Guest blog: Digitising the house buying process – could technology make a 20 minute house sale a reality?

Guest blog by Arman Tahmassebi, Chief Operating Officer, LendInvest. First published in Society Matters magazine.

In the ever-evolving landscape of real estate, technological advancements are reshaping traditional processes. The digitisation of the mortgage process holds the promise of revolutionising the industry, potentially leading to a remarkably swift and efficient 20-minute house sale.

By harnessing the power of technology, innovative platforms and solutions are emerging, simplifying and streamlining the once laborious and time-consuming aspects of purchasing a property. From virtual tours and online document signing to block chain-based smart contracts, these advancements aim to expedite transactions, minimise paperwork, and enhance transparency.

Collaboration is key

The mortgage industry, despite its advancements in various areas, continues to struggle with lengthy  processes that can take up to 12 weeks. One of the underlying issues is the fragmented nature of the  industry itself, with different areas progressing in silos. Lenders, appraisers, underwriters, and legal  professionals often operate independently, leading to a lack of seamless integration and collaboration. This disjointed approach hampers the overall customer experience and prevents the realisation of a streamlined mortgage process. By fostering greater cooperation, standardising processes, and leveraging technology these different components can be connected.
A prevailing issue is the proliferation of lenders and technology providers who have predominantly  focused on niche products and solutions. The true leaders in the industry will be those who  demonstrate the ability to unify and integrate all aspects, encompassing both front and back-end  perspectives. A holistic approach not only streamlines the customer experience but also enhances  operational efficiency, transparency, and collaboration across the mortgage value chain. Ultimately, the leaders who successfully bridge these gaps will redefine the industry and set new standards for excellence. 

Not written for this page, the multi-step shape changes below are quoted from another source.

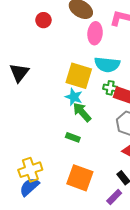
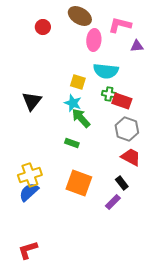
black triangle: (19, 73) -> (32, 101), moved
yellow square: (79, 76) -> (78, 82), size x0.6

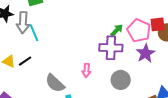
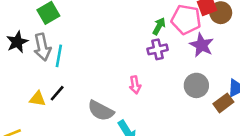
cyan line: (34, 33) -> (59, 56), turned 48
purple cross: (111, 48) -> (158, 49), size x0.7
gray circle: (121, 80) -> (196, 85), moved

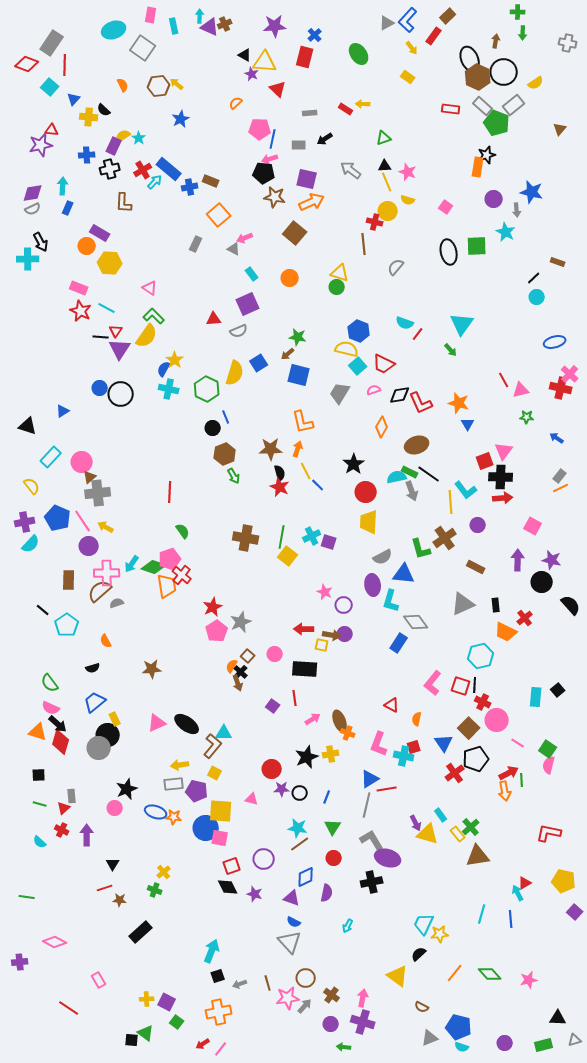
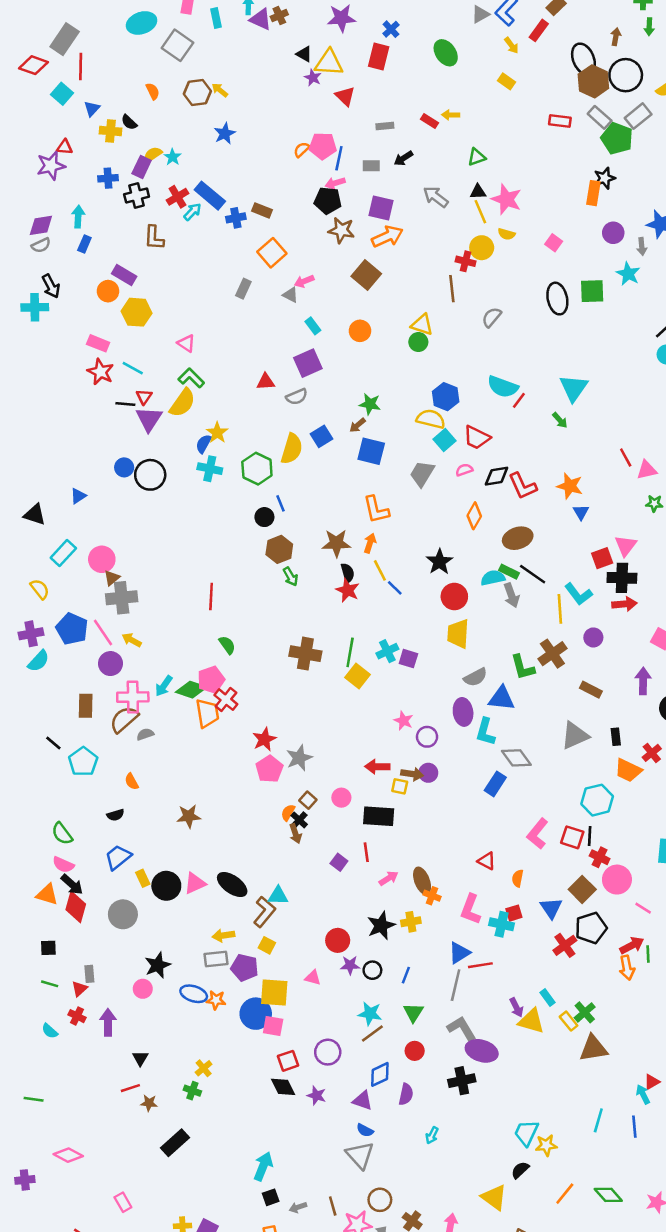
orange semicircle: (236, 103) -> (302, 150), moved
pink star: (408, 172) -> (506, 199), size x1.4
cyan semicircle: (405, 323) -> (503, 387), size x1.4
black circle: (108, 735) -> (166, 886), moved

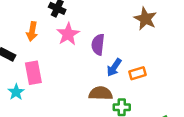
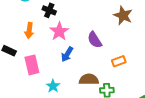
purple semicircle: (98, 45) -> (95, 40), moved, turned -36
blue arrow: (114, 67) -> (67, 54), moved
cyan star: (16, 92) -> (53, 86), moved

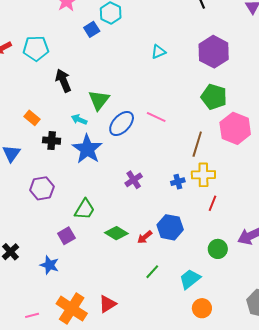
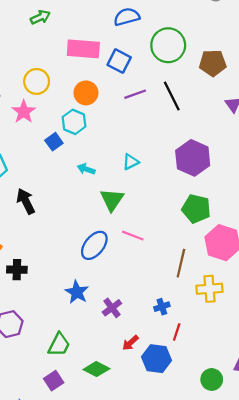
green triangle: (99, 100) -> (112, 200), moved
cyan arrow: (79, 120) -> (86, 169), moved
blue star: (87, 149) -> (77, 292), moved, size x0.7
yellow cross: (203, 175) -> (209, 289), moved
red line: (212, 203) -> (177, 332), moved
purple square: (66, 236) -> (54, 381), moved
red arrow: (145, 237) -> (130, 343), moved

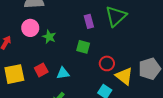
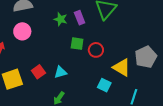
green star: (49, 37) -> (61, 19), moved
red circle: (107, 63) -> (96, 50), moved

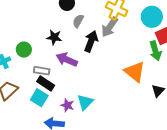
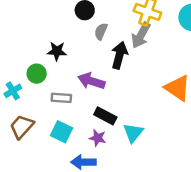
black star: (54, 37) -> (57, 51), moved
black rectangle: (46, 83) -> (105, 116), moved
cyan triangle: (85, 102) -> (133, 133), moved

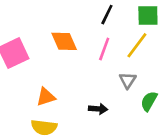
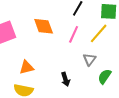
black arrow: (98, 109) -> (66, 79), turned 64

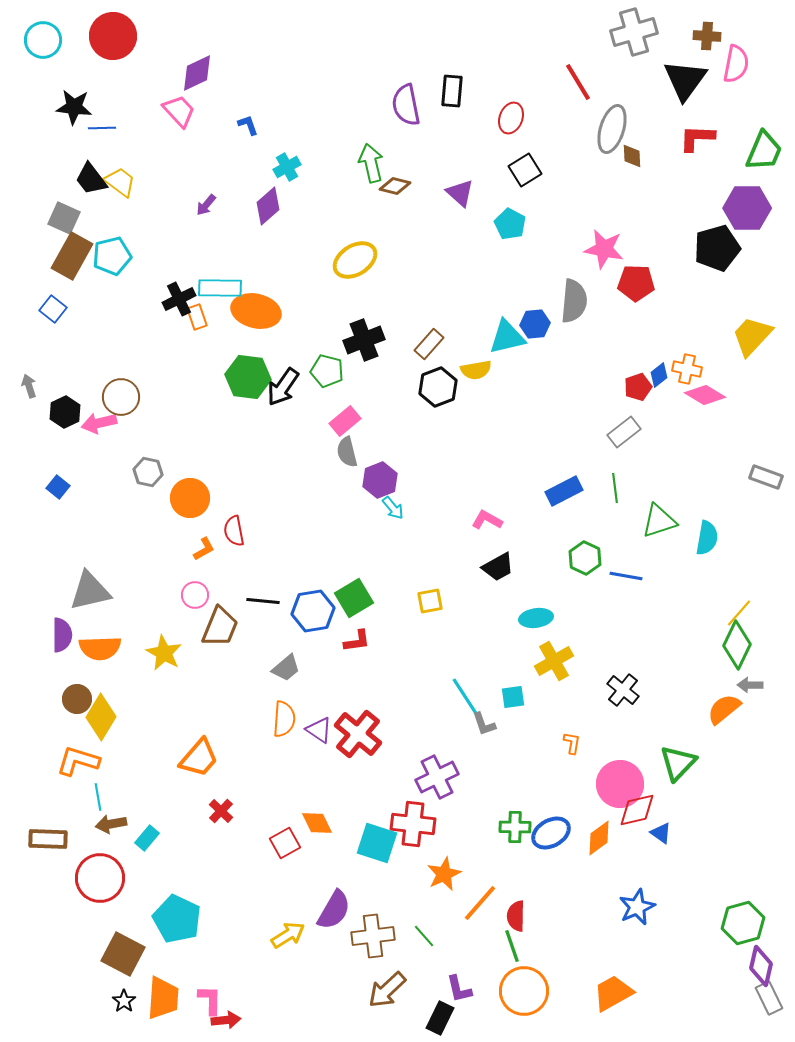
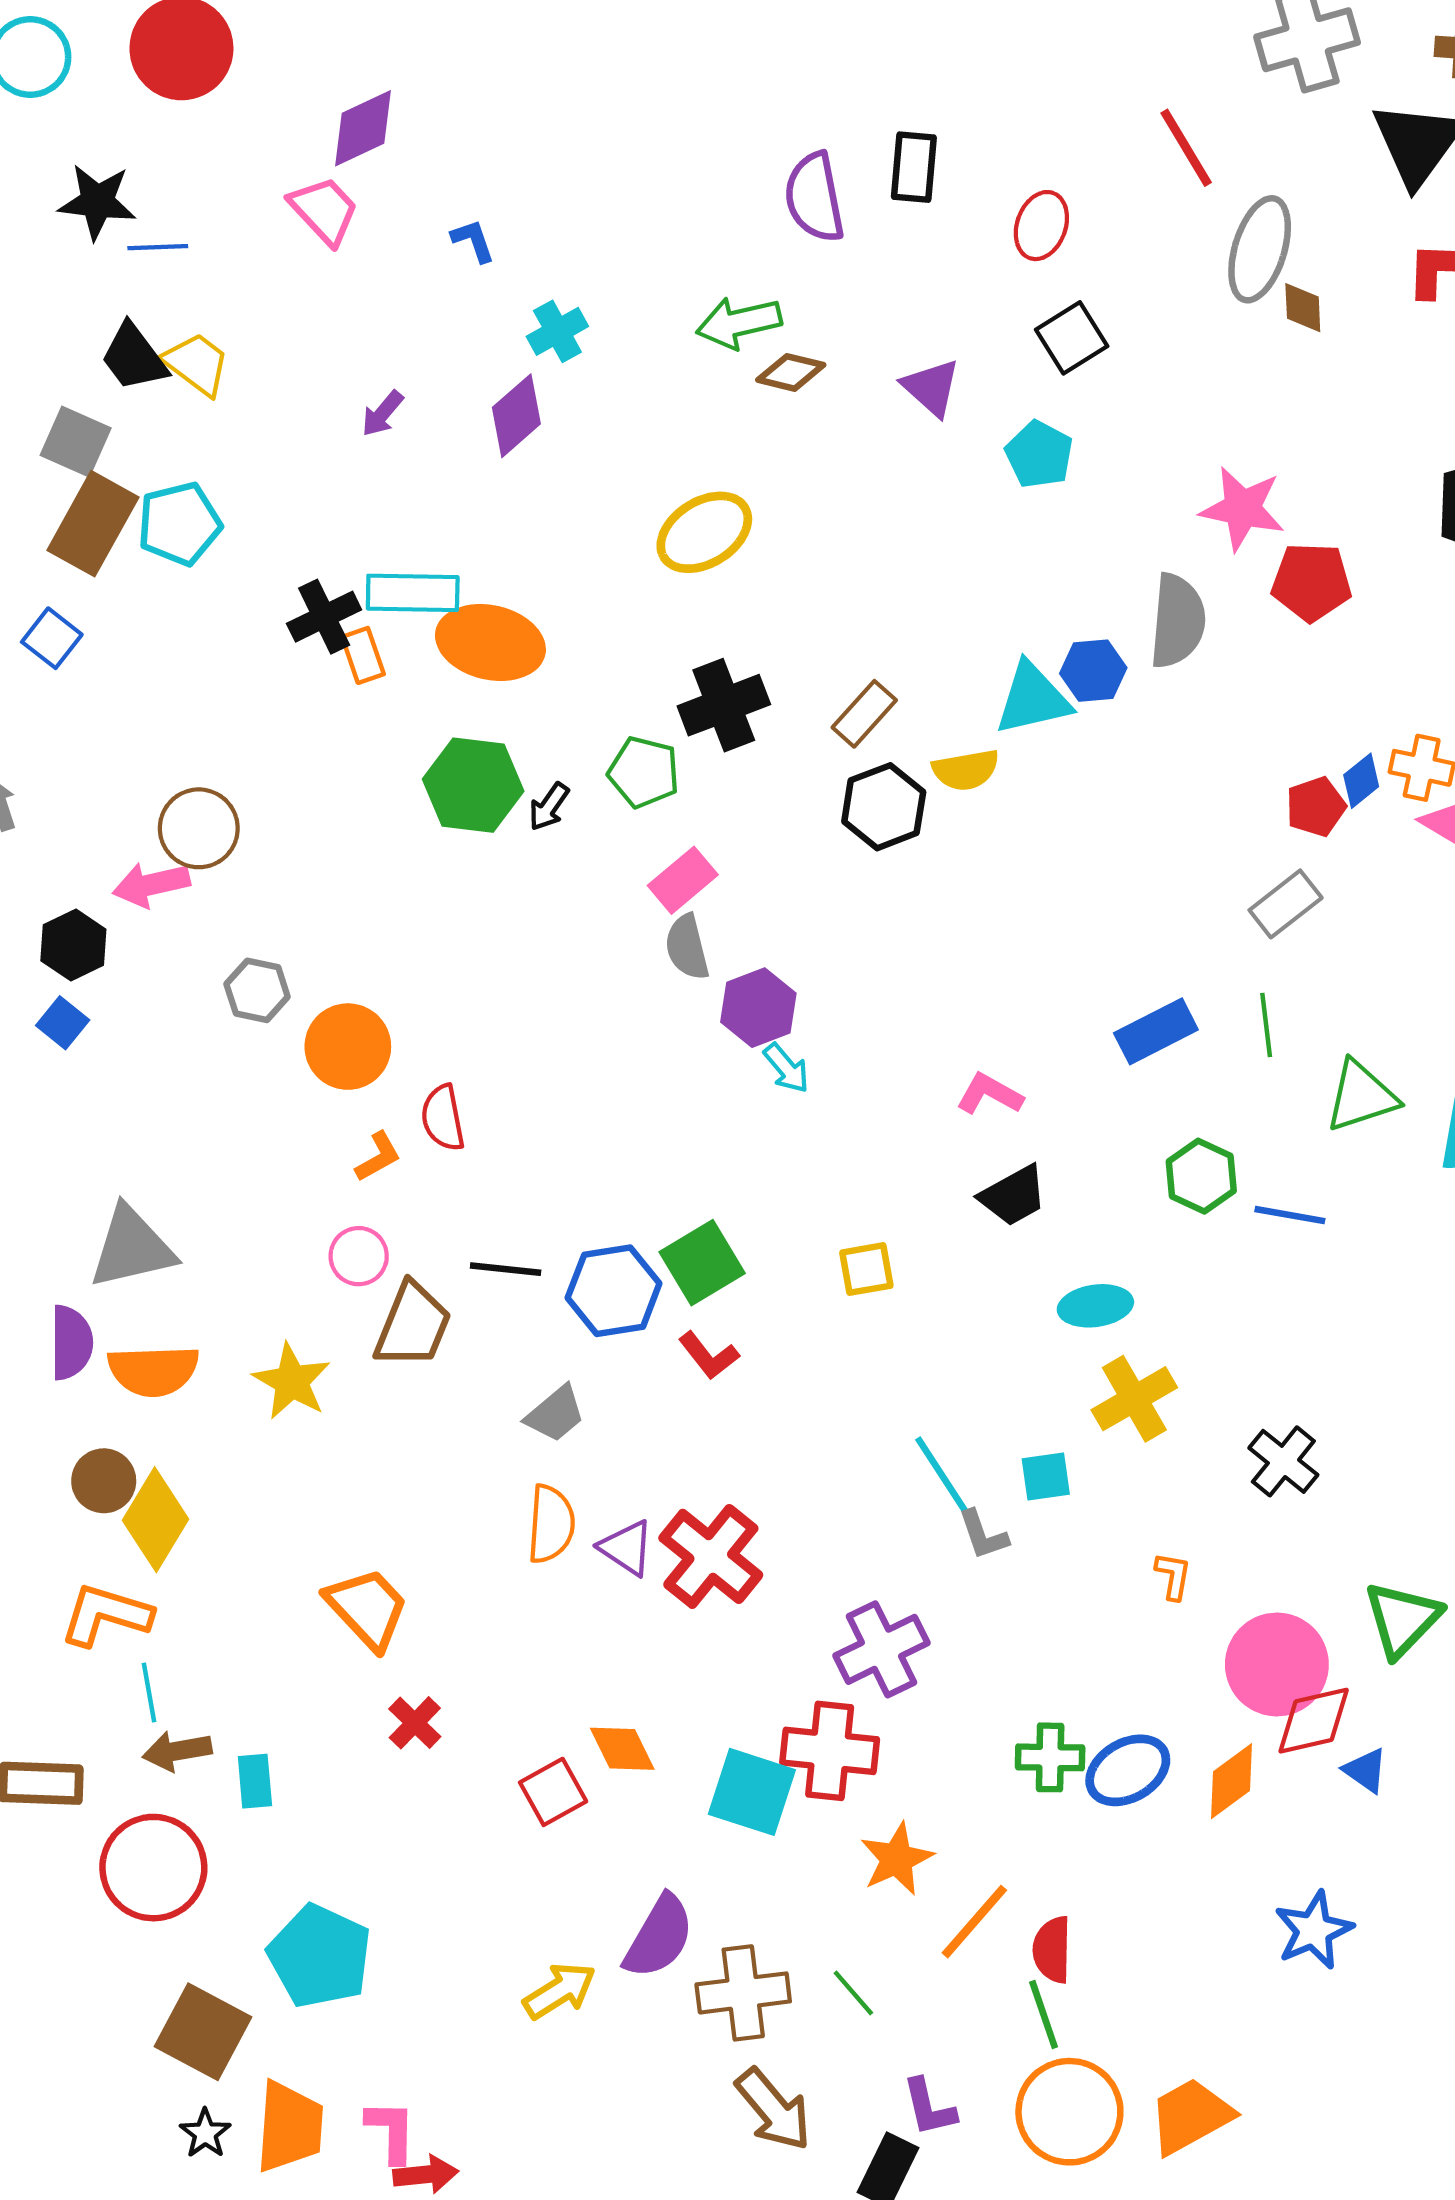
green arrow: (371, 163) -> (739, 323), turned -90
black arrow: (283, 387) -> (549, 807), size x0.6
black hexagon: (65, 412) -> (73, 945), moved
red L-shape: (357, 641) -> (709, 1356), turned 60
orange trapezoid: (199, 758) -> (367, 1608), turned -84
cyan rectangle: (147, 838) -> (255, 1781), turned -45
brown arrow: (387, 990) -> (773, 2110), turned -87
orange trapezoid: (613, 993) -> (1190, 2116), moved

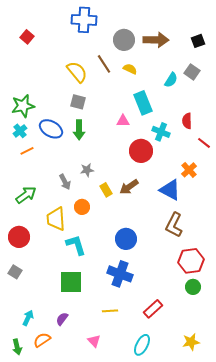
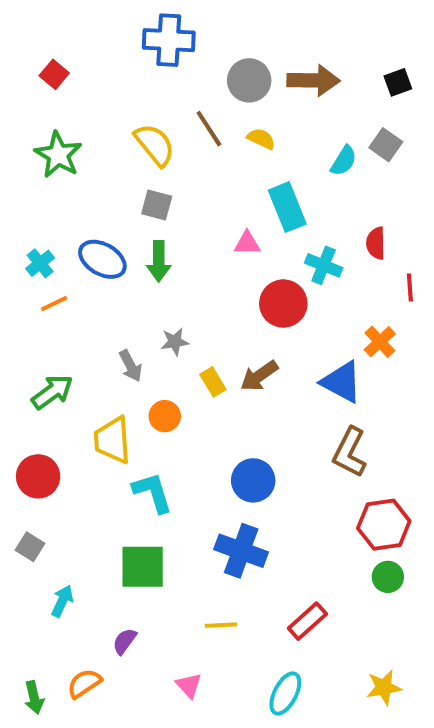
green star: (23, 106) -> (58, 155), moved, turned -30
red line: (204, 143) -> (410, 287), turned 48
cyan arrow: (28, 318) -> (62, 601), moved

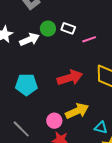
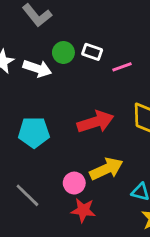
white arrow: (29, 40) -> (37, 68), turned 42

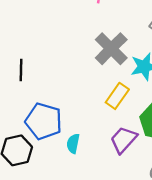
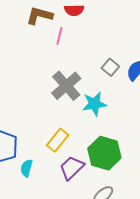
yellow rectangle: (117, 96) -> (58, 140), moved

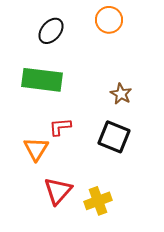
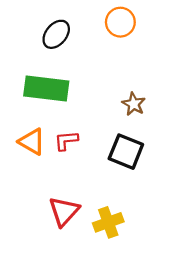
orange triangle: (36, 149) -> (32, 142), moved, turned -32

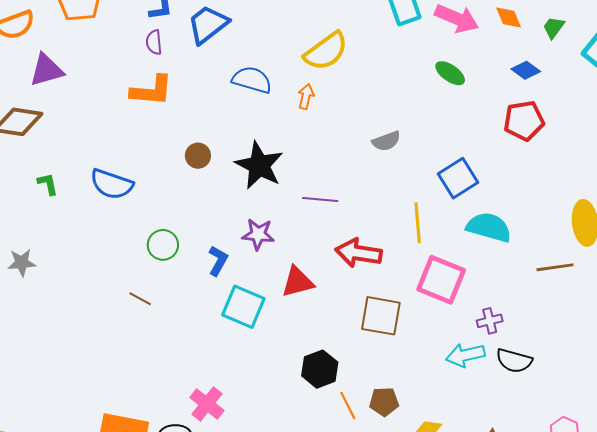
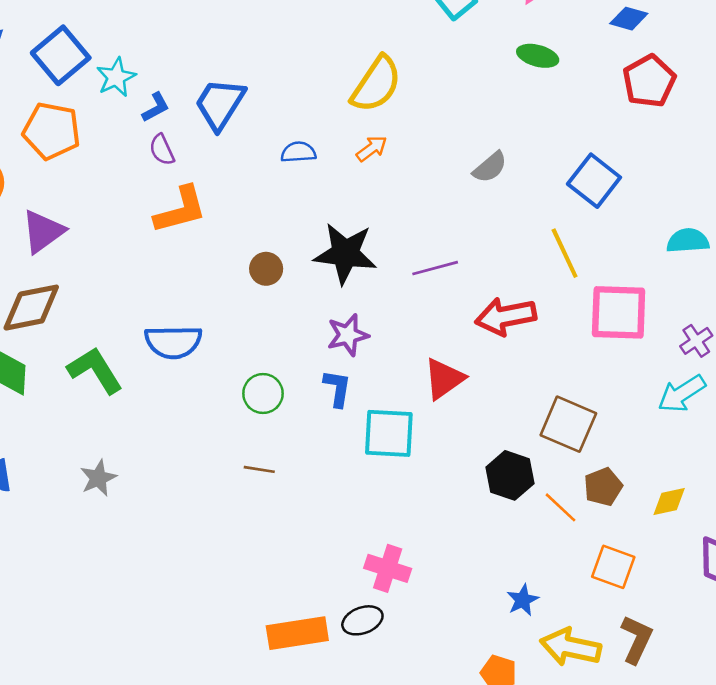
blue semicircle: (252, 80) -> (298, 152), size x0.7
orange arrow: (306, 96) -> (372, 148), turned 60
green L-shape: (48, 184) -> (95, 370), size x1.8
cyan semicircle: (489, 227) -> (688, 241), moved, size x0.7
purple star: (258, 234) -> (348, 335), moved
brown square: (381, 316) -> (568, 424), moved, turned 33

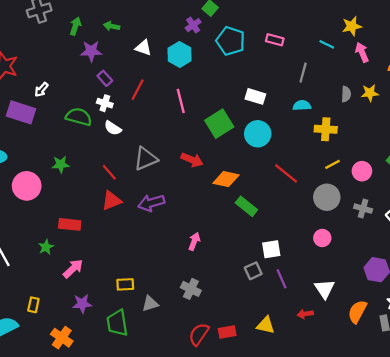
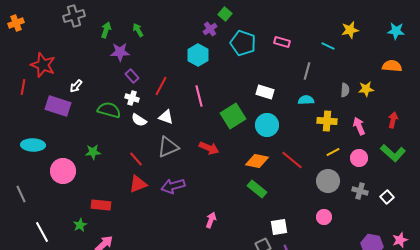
green arrow: (112, 26) -> (138, 30), turned 48
white triangle: (143, 48) -> (166, 117), moved
pink arrow: (362, 52) -> (359, 126), moved
orange diamond: (226, 179) -> (257, 161), moved

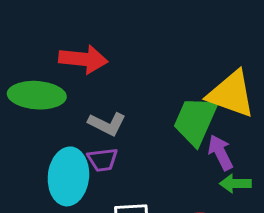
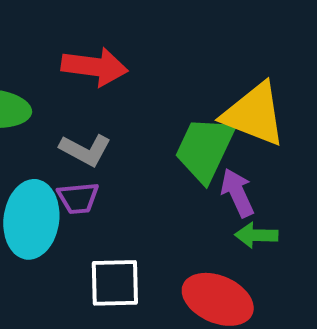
red arrow: (83, 59) -> (95, 67), moved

Open banking and the opportunity in progressive technology 

Lenders hold a crucial responsibility in enhancing the customer experience by embracing change, fostering collaboration, and embracing digitisation. Initiatives like Open Banking, digital signatures and information sharing techniques such as online KYC verification contribute to both speed and transparency, a vital element in building trust. When lenders and high street banks support such advancements collectively, it bolsters customer confidence. By leveraging these tools and technologies, lenders can provide customers with greater visibility into their financial options, streamline processes, and offer personalised solutions. 

Fragmented property data remains a roadblock 

The pain of fragmented and incomplete property data in the UK is a persistent challenge that hinders progress within the industry. Existing property data is often inadequate, recorded on outdated systems, and lacks cohesion. While efforts are being made to improve the situation, particularly with initiatives undertaken by the Land Registry, there remains substantial work ahead. The task of consolidating and organising this vast amount of data in a cohesive and user-friendly manner poses significant difficulties. This limitation acts as a bottleneck, impeding the industry’s ability to advance and innovate. 

Drawing inspiration from Europe and further afar 

In countries like Sweden and Finland, digital mortgage processes are prevalent. They leverage electronic identification systems, digital signing, and centralised databases, resulting in efficient and secure transactions. The Australian mortgage market has seen significant advancements in electronic conveyancing. Platforms like Property Exchange Australia (PEXA) enable seamless and paperless property transactions, reducing processing times and enhancing transparency. Singapore’s mortgage market is known for its technology-driven solutions. The country’s central bank, the Monetary Authority of Singapore (MAS), launched the MyInfo platform, which allows seamless sharing of verified personal data between banks and government agencies, expediting mortgage applications. 

By studying and adopting successful elements from these examples and other innovative practices worldwide, the mortgage industry can explore ways to enhance speed, transparency, collaboration and customer satisfaction, ultimately moving closer to the realisation of a 20-minute mortgage experience.